Ey zerrelerden kürelere, yerlerden göklere bütün alemlerin Rabbi! Ey cemadi, nebati, hayvani, insani, ruhani ve nurani her şeyin ve herkesin yegane sahibi! Ey iman ve şuur ehli kalplerin en yüce habibi! Ey dertli bedenlerin, kederli gönüllerin ve yaralı yüreklerin tabibi! Ben biçare kulun ki; garipler garibi, hüzünlerin esiri, zulümlerin muzdaribi, öksüz, yetim ve sahipsiz bir tımarhane delisi… Ama kutsi muhabbet ve hasretinin divanesi… Herkesi ve her şeyimi elimden aldın, ama sana sığındım. Aşkına sarıldım. Yegane Sen kaldın. Yurdumdan yuvamdan, evimden barkımdan ayırdın, gurbete ve hasrete saldın. Ama onları ararken Sana ulaştım. Sevdana daldım. Böylece fani ve hayali görüntülerden kurtarıp hakiki tecelline mazhar kıldın.

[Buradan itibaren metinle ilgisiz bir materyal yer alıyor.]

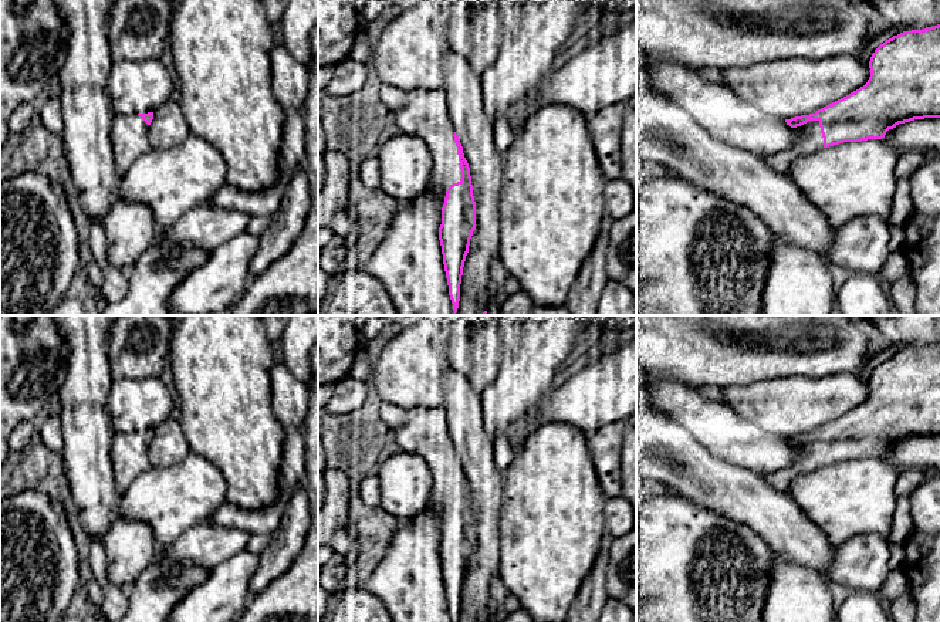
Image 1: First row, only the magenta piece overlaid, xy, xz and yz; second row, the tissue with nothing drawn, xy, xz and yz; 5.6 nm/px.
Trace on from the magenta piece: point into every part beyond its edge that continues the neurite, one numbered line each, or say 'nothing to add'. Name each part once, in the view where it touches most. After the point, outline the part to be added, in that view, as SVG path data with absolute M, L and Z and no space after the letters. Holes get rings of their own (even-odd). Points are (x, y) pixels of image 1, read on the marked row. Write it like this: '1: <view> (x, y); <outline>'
1: xz (425, 115); M439 88L439 89L410 89L410 91L405 91L405 94L406 94L405 107L402 109L390 111L390 112L395 116L400 133L420 138L430 149L433 166L432 166L432 176L429 180L427 190L436 196L436 202L440 209L440 224L442 224L442 207L444 204L446 192L450 185L461 180L461 169L457 155L457 146L454 142L454 126L449 114L449 107L446 104L446 92L443 88Z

Ey atomlardan gezegenlere, yerlerden göklere, bütün alemlerin Rabbi! Ey cansızların, bitkilerin, hayvanların, insanların, cinlerin ve meleklerin her şeyin ve herkesin tek sahibi! Ey iman ve Allah sevgisi ile yaşayanların en büyük sevgilisi! Ey dertli kişilerin, kederli gönüllerin ve yaralı yüreklerin doktoru! Ben çaresiz kulun ki; garipler garibi, hüzünlerin esiri, zulümlerin muzdaribi, öksüz, yetim ve sahipsiz bir tımarhane delisi… Ama ilahi sevginin ve hasretin divanesi… Herkesi ve her şeyimi elimden aldın, ama sana sığındım. Aşkına sarıldım. Bir tek Sen kaldın. Yurdumdan yuvamdan, evimden barkımdan ayırdın, gurbete ve hasrete saldın. Ama bu saydıklarımı ararken Sana ulaştım. Sevdana daldım. Böylece geçici ve hayali görüntülerden kurtulup, hakiki görüntüne ulaşmamı sağladın.

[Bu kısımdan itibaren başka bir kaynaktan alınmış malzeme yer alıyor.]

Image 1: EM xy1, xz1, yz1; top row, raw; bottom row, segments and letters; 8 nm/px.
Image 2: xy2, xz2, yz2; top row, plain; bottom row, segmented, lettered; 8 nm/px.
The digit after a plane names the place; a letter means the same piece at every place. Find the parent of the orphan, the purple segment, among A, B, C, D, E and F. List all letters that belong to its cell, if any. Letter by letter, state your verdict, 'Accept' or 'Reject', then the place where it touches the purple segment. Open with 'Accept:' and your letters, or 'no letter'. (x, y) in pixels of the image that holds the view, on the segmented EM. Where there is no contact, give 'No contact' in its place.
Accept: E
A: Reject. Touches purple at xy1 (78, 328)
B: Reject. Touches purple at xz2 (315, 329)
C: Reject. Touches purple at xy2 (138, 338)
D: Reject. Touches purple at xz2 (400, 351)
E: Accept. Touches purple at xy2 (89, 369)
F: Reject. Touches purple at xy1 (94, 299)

Yüceler yücesi Rabbim, Efendim.
Haktan saparak ve haddimi aşarak, haşa senden, Burak bineği, Cebrail seyisi, sidretül münteha menzili, cümle mahlukatın en şereflisi, Rahman’ın en mükemmel tecelli ve temsilcisi, kainatın fahri ebedisi, ahir zaman nebisi ve mehdisi, levhi mahfuzun tercümanı ve tebliğcisi, efendiler efendisi Hazreti Muhammed (s.a.v.)’in mahbubiyetini mi istedim? Hanif dinin üstadı ve nice nebilerin atası Hazreti İbrahim’in haliliyetini, Hazreti Süleyman’ın saltanat ve servetini, Hazreti Musa’nın celadet ve cesaretini, Hazreti İsa’nın ruhaniyetini mi istedim? Hazreti Ebubekir sıddıkın yüksek fazilet ve kurbiyyetini, Hazreti Ömer-ül faruk’un dirayet ve teslimiyetini, Hazreti Osman’ı zinnureynin asalet ve sehavetini, Hazreti Aliyyül Murtaza’nın ilim ve velayetini mi istedim? Senden mülkü hakimiyet, şanü şöhret, malü servet mi talep ettim? Senden vücuduma sıhhat ve afiyet, aklıma ziya ve selamet, hayatıma huzur ve istikamet dilendimse, bunlar için de bin kere tevbe ettim. Çünkü şeriatın iptal, tarikatın ihmal, hakikatın ihlal ve müminlerin iğfal edildiği bir zillet ve rezalet döneminde, bana akıl ve mükellefiyet verseydin, bu sadece benim mesuliyet ve mahzuniyetimi ziyadeleştirecekti.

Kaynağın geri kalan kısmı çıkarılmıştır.